> **What is being asked**: Begin at the line containing "(adsbygoogle = window.adsbygoogle" in the entries below and end at the line containing "## 搬新居 唱红歌 各地群众喜迎国庆佳节"; transcribe that range exactly and nothing outside it.

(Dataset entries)

+++

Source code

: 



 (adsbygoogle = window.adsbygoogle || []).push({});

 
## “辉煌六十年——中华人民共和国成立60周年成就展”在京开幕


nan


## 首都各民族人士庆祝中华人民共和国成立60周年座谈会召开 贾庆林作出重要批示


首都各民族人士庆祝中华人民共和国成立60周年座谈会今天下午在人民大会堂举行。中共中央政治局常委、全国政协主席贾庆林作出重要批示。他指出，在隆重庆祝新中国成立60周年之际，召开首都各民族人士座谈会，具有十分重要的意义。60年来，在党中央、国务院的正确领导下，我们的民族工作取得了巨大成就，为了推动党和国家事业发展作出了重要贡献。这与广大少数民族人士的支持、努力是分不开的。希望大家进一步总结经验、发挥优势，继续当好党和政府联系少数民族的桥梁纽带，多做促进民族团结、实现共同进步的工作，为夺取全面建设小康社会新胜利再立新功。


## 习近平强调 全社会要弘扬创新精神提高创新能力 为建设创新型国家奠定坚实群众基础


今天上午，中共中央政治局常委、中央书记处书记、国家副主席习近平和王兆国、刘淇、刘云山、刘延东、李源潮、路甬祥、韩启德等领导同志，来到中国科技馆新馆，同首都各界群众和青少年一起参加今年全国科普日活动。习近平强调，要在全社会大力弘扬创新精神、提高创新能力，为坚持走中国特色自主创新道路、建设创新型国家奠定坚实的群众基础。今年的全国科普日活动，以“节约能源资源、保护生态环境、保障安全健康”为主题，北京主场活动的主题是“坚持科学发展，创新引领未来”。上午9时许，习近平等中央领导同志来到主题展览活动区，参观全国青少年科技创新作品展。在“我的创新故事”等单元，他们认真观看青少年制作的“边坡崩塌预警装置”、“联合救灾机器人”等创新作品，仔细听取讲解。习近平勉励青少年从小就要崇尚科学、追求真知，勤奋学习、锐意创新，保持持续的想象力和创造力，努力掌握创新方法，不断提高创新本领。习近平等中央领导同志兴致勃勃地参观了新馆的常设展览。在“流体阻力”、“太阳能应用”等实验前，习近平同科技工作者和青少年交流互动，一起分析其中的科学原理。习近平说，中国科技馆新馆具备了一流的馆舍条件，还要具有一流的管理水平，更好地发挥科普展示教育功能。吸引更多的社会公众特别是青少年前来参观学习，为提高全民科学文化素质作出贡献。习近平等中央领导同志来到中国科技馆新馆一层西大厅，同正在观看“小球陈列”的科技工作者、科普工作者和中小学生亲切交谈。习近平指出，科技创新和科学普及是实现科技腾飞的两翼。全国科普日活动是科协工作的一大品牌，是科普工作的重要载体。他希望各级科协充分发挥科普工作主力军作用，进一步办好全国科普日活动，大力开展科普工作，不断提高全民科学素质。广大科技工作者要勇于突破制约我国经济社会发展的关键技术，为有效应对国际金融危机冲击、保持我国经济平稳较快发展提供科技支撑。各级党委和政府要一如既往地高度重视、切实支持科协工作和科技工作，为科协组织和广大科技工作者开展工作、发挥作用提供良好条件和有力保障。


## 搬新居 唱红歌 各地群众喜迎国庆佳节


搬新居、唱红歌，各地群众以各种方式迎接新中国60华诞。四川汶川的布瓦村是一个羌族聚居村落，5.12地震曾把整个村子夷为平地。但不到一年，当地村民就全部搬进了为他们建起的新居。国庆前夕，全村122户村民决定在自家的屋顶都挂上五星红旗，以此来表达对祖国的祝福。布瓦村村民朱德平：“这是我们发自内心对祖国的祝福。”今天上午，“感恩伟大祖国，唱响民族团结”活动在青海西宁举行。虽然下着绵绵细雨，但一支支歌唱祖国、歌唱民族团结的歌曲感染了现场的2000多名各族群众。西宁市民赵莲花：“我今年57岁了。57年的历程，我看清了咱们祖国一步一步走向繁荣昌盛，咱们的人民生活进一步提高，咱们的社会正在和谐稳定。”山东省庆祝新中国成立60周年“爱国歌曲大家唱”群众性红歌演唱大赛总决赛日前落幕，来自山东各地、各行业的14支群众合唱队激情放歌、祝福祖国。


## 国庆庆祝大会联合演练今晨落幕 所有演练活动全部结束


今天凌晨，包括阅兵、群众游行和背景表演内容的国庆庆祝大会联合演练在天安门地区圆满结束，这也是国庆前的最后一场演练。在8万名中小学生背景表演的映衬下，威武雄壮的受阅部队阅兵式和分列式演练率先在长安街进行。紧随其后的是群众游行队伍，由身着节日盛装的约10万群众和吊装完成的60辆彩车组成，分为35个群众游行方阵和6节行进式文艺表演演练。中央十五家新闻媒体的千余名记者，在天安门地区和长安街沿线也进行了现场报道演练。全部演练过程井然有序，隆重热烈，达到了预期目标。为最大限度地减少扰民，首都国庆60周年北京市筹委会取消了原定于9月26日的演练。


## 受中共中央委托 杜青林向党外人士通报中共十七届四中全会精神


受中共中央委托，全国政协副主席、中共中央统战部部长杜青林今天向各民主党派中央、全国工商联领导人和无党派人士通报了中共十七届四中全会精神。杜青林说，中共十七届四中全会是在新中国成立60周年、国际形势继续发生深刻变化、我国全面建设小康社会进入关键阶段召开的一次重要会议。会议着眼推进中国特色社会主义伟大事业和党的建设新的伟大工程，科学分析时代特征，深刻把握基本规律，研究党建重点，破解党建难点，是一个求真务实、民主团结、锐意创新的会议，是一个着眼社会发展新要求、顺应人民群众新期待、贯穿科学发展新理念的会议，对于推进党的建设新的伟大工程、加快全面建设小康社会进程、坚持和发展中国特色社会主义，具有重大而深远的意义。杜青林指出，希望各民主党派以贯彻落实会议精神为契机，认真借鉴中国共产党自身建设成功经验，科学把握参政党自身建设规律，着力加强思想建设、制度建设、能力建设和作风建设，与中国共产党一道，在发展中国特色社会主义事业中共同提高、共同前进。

+++

> **Solution for this task**:
 (adsbygoogle = window.adsbygoogle || []).push({});

 
## “辉煌六十年——中华人民共和国成立60周年成就展”在京开幕


nan


## 首都各民族人士庆祝中华人民共和国成立60周年座谈会召开 贾庆林作出重要批示


首都各民族人士庆祝中华人民共和国成立60周年座谈会今天下午在人民大会堂举行。中共中央政治局常委、全国政协主席贾庆林作出重要批示。他指出，在隆重庆祝新中国成立60周年之际，召开首都各民族人士座谈会，具有十分重要的意义。60年来，在党中央、国务院的正确领导下，我们的民族工作取得了巨大成就，为了推动党和国家事业发展作出了重要贡献。这与广大少数民族人士的支持、努力是分不开的。希望大家进一步总结经验、发挥优势，继续当好党和政府联系少数民族的桥梁纽带，多做促进民族团结、实现共同进步的工作，为夺取全面建设小康社会新胜利再立新功。


## 习近平强调 全社会要弘扬创新精神提高创新能力 为建设创新型国家奠定坚实群众基础


今天上午，中共中央政治局常委、中央书记处书记、国家副主席习近平和王兆国、刘淇、刘云山、刘延东、李源潮、路甬祥、韩启德等领导同志，来到中国科技馆新馆，同首都各界群众和青少年一起参加今年全国科普日活动。习近平强调，要在全社会大力弘扬创新精神、提高创新能力，为坚持走中国特色自主创新道路、建设创新型国家奠定坚实的群众基础。今年的全国科普日活动，以“节约能源资源、保护生态环境、保障安全健康”为主题，北京主场活动的主题是“坚持科学发展，创新引领未来”。上午9时许，习近平等中央领导同志来到主题展览活动区，参观全国青少年科技创新作品展。在“我的创新故事”等单元，他们认真观看青少年制作的“边坡崩塌预警装置”、“联合救灾机器人”等创新作品，仔细听取讲解。习近平勉励青少年从小就要崇尚科学、追求真知，勤奋学习、锐意创新，保持持续的想象力和创造力，努力掌握创新方法，不断提高创新本领。习近平等中央领导同志兴致勃勃地参观了新馆的常设展览。在“流体阻力”、“太阳能应用”等实验前，习近平同科技工作者和青少年交流互动，一起分析其中的科学原理。习近平说，中国科技馆新馆具备了一流的馆舍条件，还要具有一流的管理水平，更好地发挥科普展示教育功能。吸引更多的社会公众特别是青少年前来参观学习，为提高全民科学文化素质作出贡献。习近平等中央领导同志来到中国科技馆新馆一层西大厅，同正在观看“小球陈列”的科技工作者、科普工作者和中小学生亲切交谈。习近平指出，科技创新和科学普及是实现科技腾飞的两翼。全国科普日活动是科协工作的一大品牌，是科普工作的重要载体。他希望各级科协充分发挥科普工作主力军作用，进一步办好全国科普日活动，大力开展科普工作，不断提高全民科学素质。广大科技工作者要勇于突破制约我国经济社会发展的关键技术，为有效应对国际金融危机冲击、保持我国经济平稳较快发展提供科技支撑。各级党委和政府要一如既往地高度重视、切实支持科协工作和科技工作，为科协组织和广大科技工作者开展工作、发挥作用提供良好条件和有力保障。


## 搬新居 唱红歌 各地群众喜迎国庆佳节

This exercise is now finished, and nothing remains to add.